The accounts presented by Nell Bernstein calls to attention issues pertaining to the rights of these children. A careful look at the bill of rights for children with incarcerated parents gives guidance on how to deal with issues emanating from the accounts presented in the book. For example the book has evidence to studies that show that 70 percent of children who were present at the time of their parents arrest watch them getting handcuffed. It is then estimated that 30 percent of the parents are arrested with the use of weapons getting in play. This is quite undesirable. These could cause trauma to the children which is not fair to them. The book also implies that a minimal number of arrest officers would deal with the situation differently if there were children present. This appears very inconsiderate to the welfare of this children. It has been evidenced that police always wait for the evening hours when the probability of their targets being at home is high. This means that most of the time children will be home when the arrest are made.
A lot of previous works are in agreement that children should be protected from all the effects that come along as a result of the incarceration of their parents.
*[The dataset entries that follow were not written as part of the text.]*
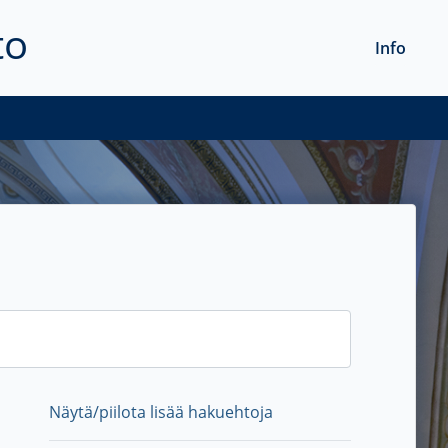
to
Info
Näytä/piilota lisää hakuehtoja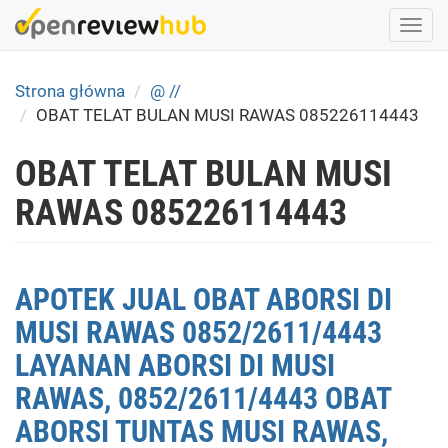
Skip
Togg
to
navi
main
content
Strona główna
@ //
OBAT TELAT BULAN MUSI RAWAS 085226114443
OBAT TELAT BULAN MUSI
RAWAS 085226114443
APOTEK JUAL OBAT ABORSI DI
MUSI RAWAS 0852/2611/4443
LAYANAN ABORSI DI MUSI
RAWAS, 0852/2611/4443 OBAT
ABORSI TUNTAS MUSI RAWAS,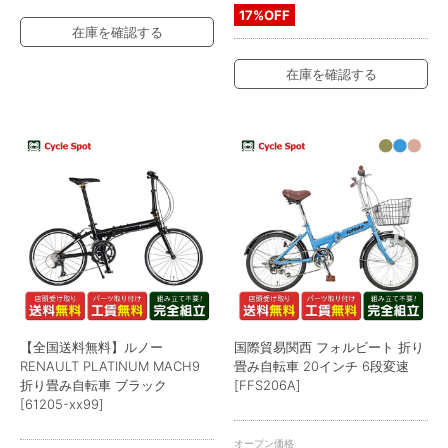
17%OFF
在庫を確認する
在庫を確認する
【全国送料無料】ルノー
国際貿易関西 フォルビート 折り
RENAULT PLATINUM MACH9
畳み自転車 20インチ 6段変速
折り畳み自転車 ブラック
[FFS206A]
[61205-xx99]
オープン価格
In agreement, is that these children should reserve the right to support and life long relationship with the parents. They also should be allowed to visit and touch their parents at all times. From the book, it is documented that at times the children are delivered to social welfare homes in police cars. This is a controversial subject as it may have effects on the perceptions of the other kids this child will be interacting with at the home. Whether the home should collect the kids from the police or the police should deliver the kids is a contentious issue. The bottom-line is that the welfare of these children should be safeguarded by all means.
Anthony is appears in the book as a 5 year old whose mother cooks methamphetamine as he watched TV. Police come in and their entry is not a particularly very considerate of children that might be in the house. It is important that note that the bill of rights for children whose parents have been incarcerated acknowledges that children should not be judged or made to suffer because of their parents misgivings and transgressions. During the arrest an officer tells Anthony that he will be going to a “kiddies’ jail”. Being scornful to a 5 year kid for an office not their own is not a very good thing for an officer of the law to do. The officers should be trained on how to handle such situations in the best interest of the children that might be involved.